Tecelares: the Art Institute of Chicago exhibition on Lygia Pape


With this exhibition, the Art Institute of Chicago wants to celebrate the career of Lygia Pape (1927–2004), the Brazilian artist who most developed contemporary art in Brazil. This has been demonstrated by her work which crosses multiple languages and media, including painting, performance, printmaking and sculpture.


She was born on April 7, 1927 in Nova Friburgo, Brazil. Her artistic passion began with informal training in fine arts, later Pape studied at the Museum of Modern Art in Rio de Janeiro. Her mature work came in the 1950s and 1960s.
She joined the Concrete movement but then, together with fellow Brazilian artists Lygia Clark and Hélio Oiticica, she co-founded the Neo-Concrete movement which championed art whose forms were expressive, organic and experiential.
This exhibition brings together nearly 100 of Pape's rarely seen woodblock prints, so rare that some of these have not been seen publicly since the artist exhibited them in the 1950s and 1960s. The title is “Tecelar”, a fancy term that loosely translates to “weaving” and which primarily alludes to the artist's unique, artisanal approach to printmaking and which undergoes influence of the other international modernists. Although the work was created between 1952 and 1960, the title was only applied in the 1970s, once Lygia Pape understood the importance of her own work.
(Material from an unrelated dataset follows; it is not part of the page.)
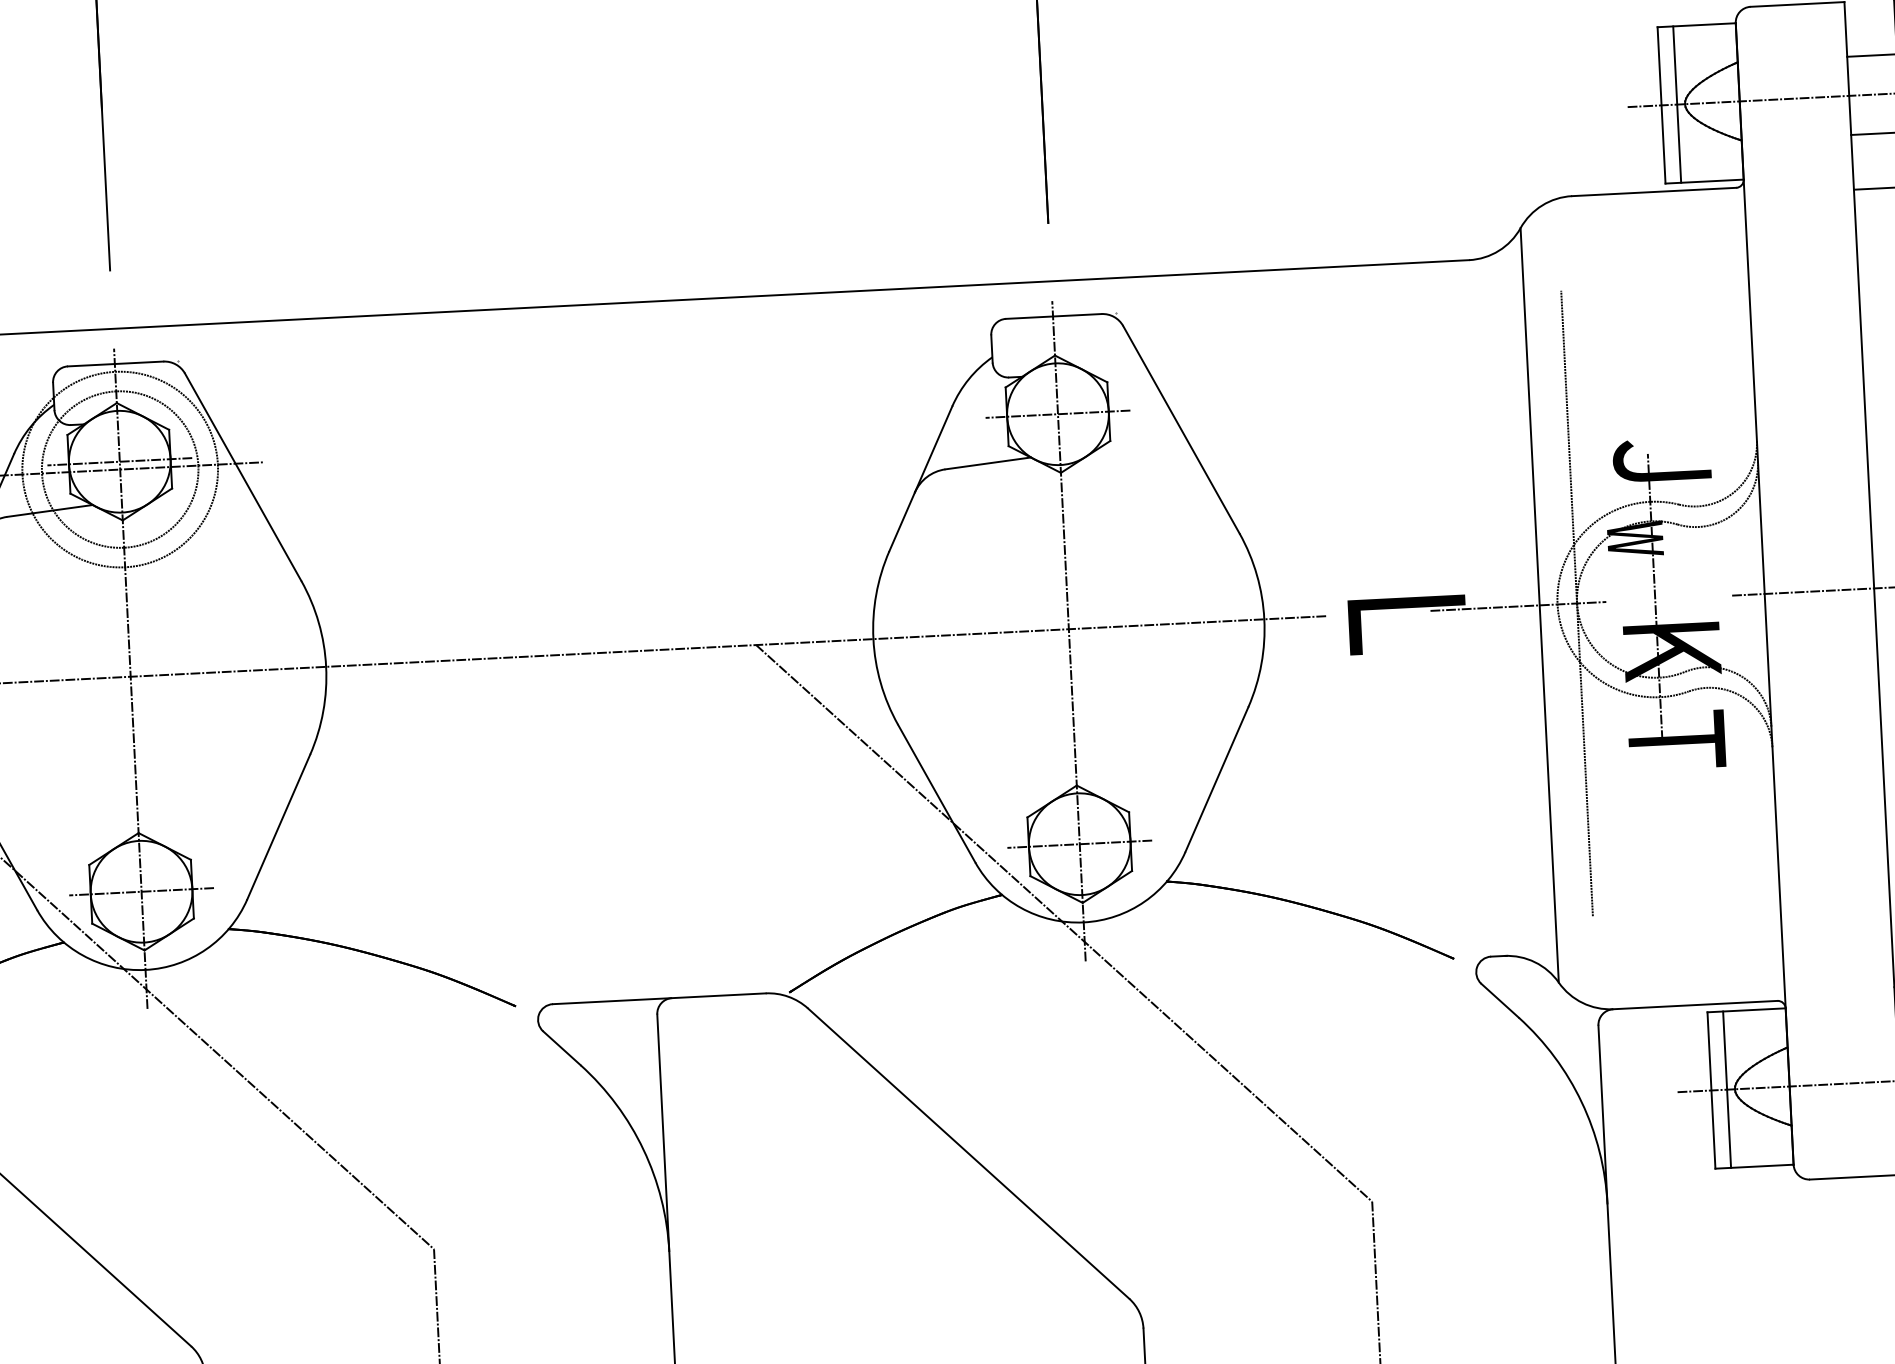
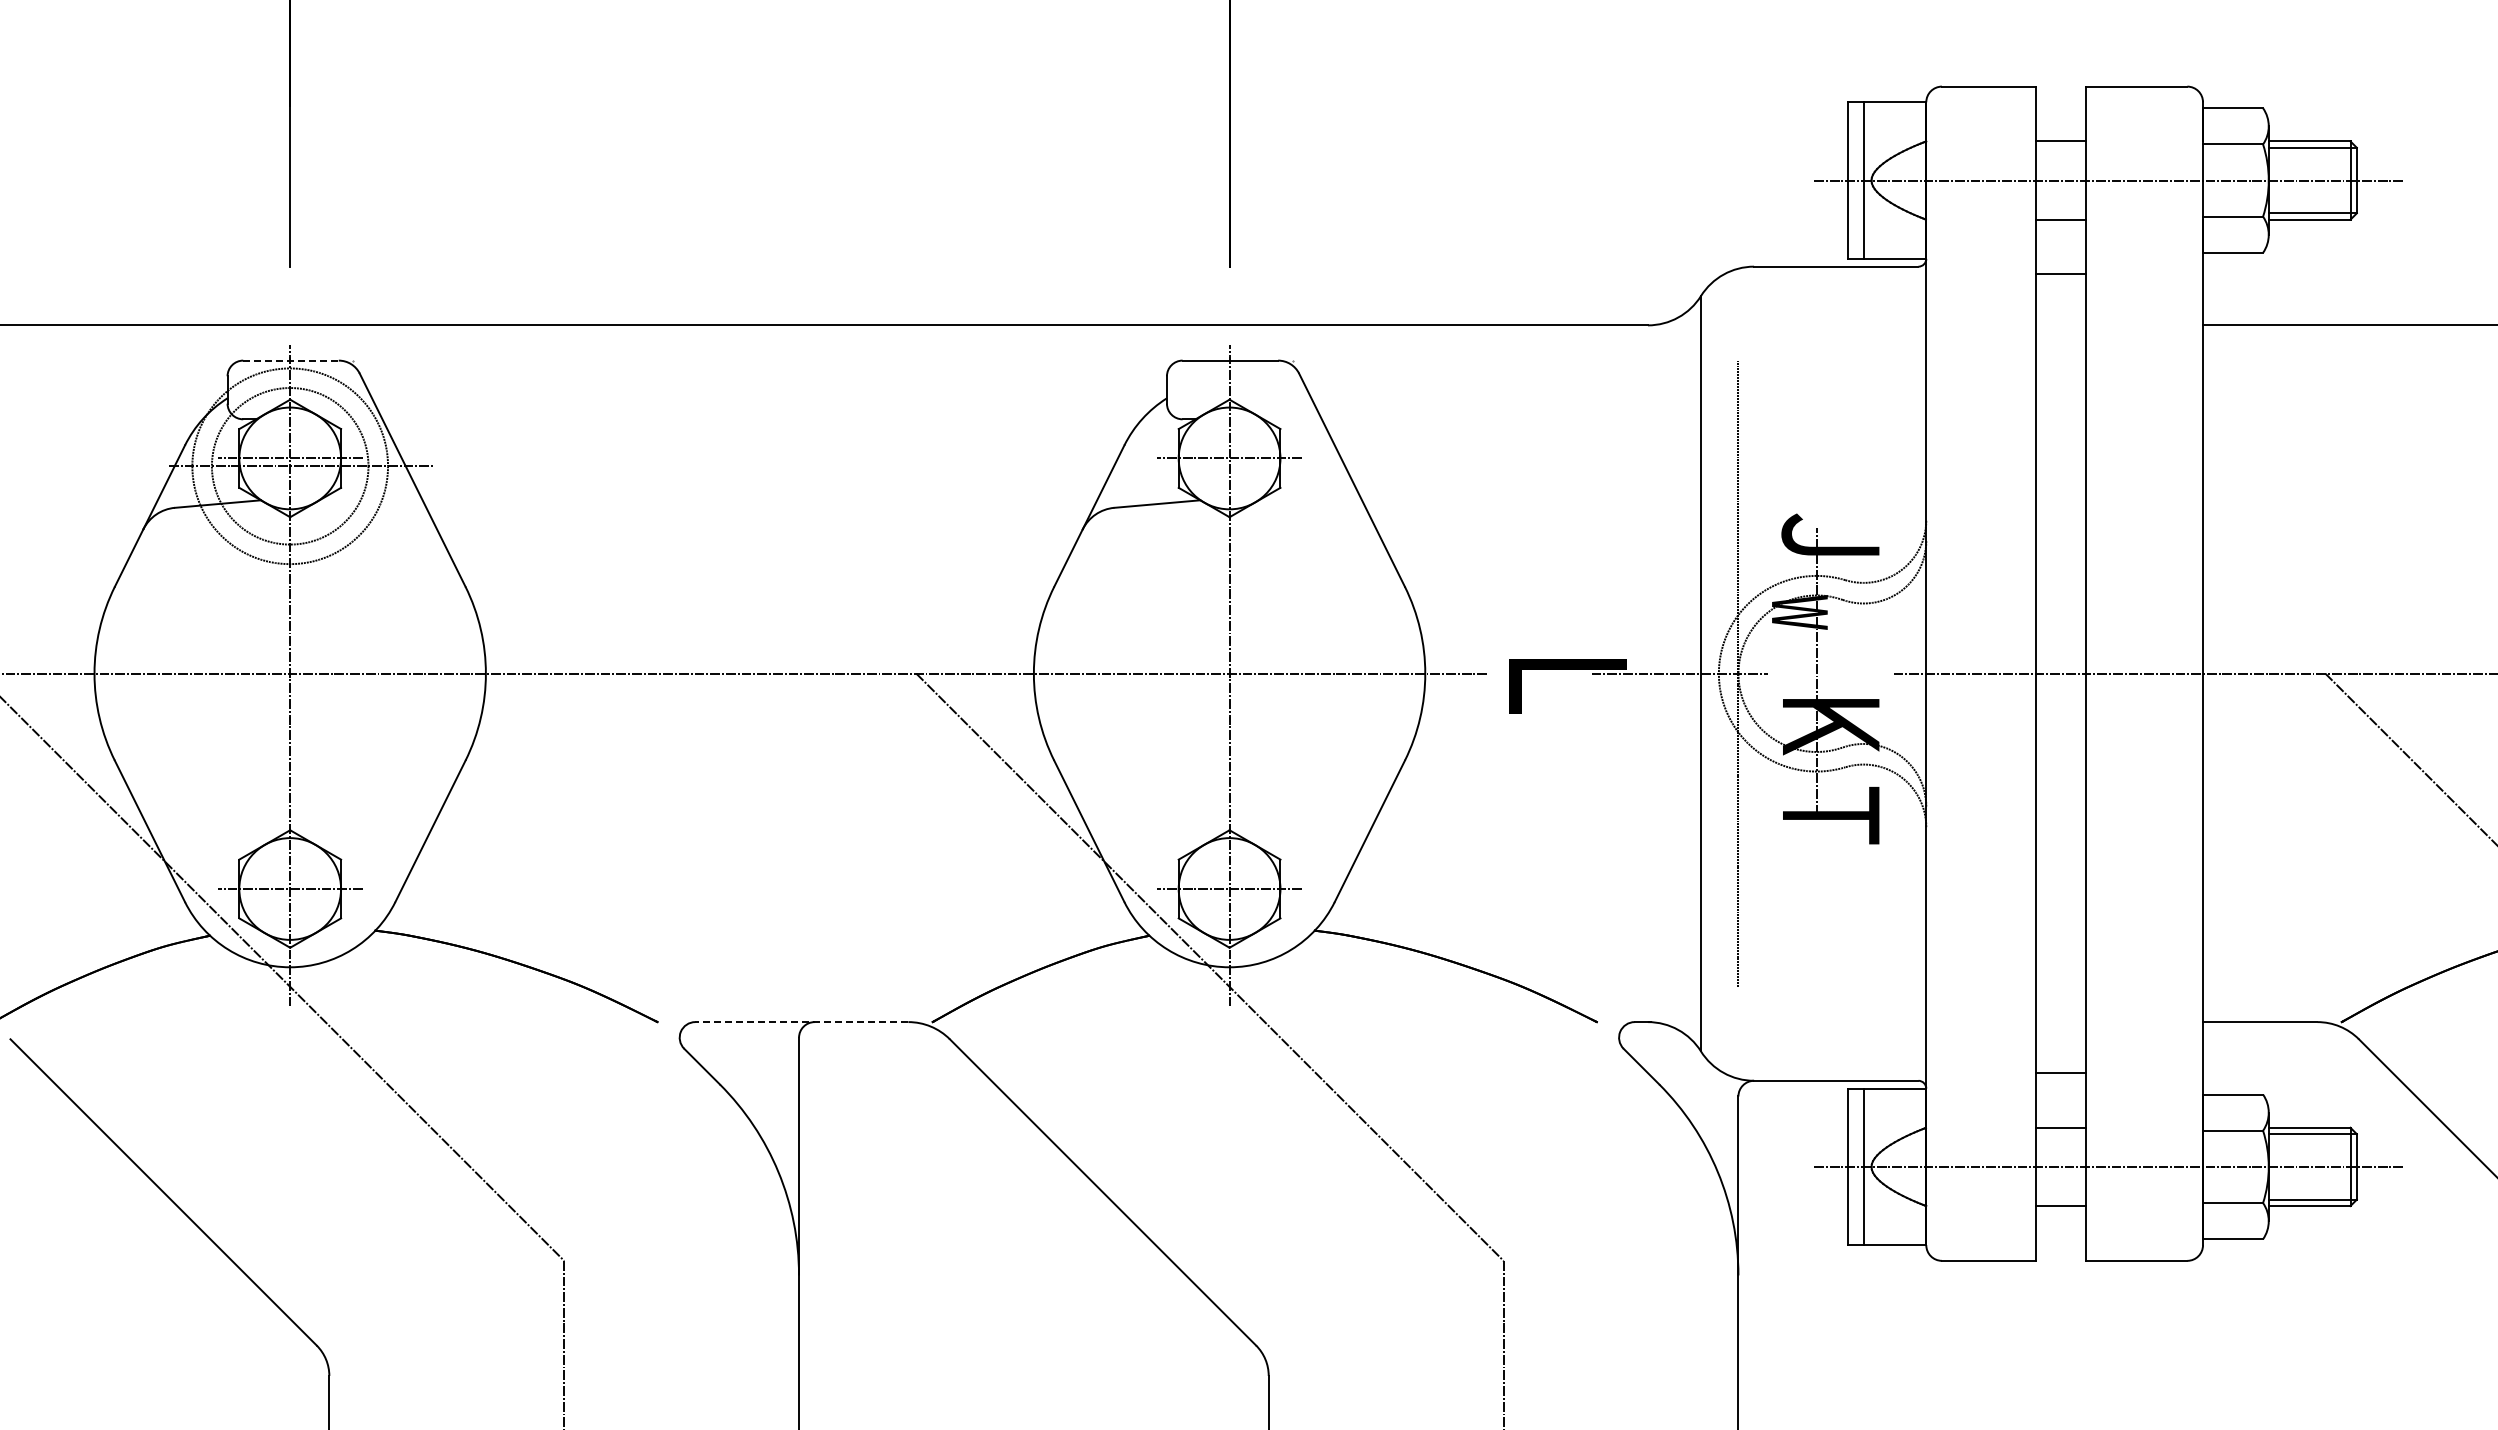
line: (116, 363) -> (291, 360), solid -> dashed
line: (658, 999) -> (801, 1022), solid -> dashed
These prints involve the composition of multiple overlapping geometric and linear elements, which they may recall the clash of atomic particles, rudimentary city plans or slides of microscopic samples. To further demonstrate the centrality of the theme of materiality and stratification in the artist's career, the exhibition includes one of Pape's sculptures, Ttéia, arrangements of metal wire or string that create brilliant and ephemeral environments that give the impression of vibrating.
The Art Institute of Chicago believes that Pape's woodblock prints have not yet received the focused attention they deserve and with this exhibition wants to allow people to explore her works in depth, citing the museum “revealing new insights into her process, and examining the ways in which she used them to embody her core ideas about art”.
In this regard, the museum recalls this phrase of the artist:
“My concern is always invention. I always want to invent a new language that’s different for me and for others, too… I want to discover new things. Because, to me, art is a way of knowing the world… to see how the world is… of getting to know the world.”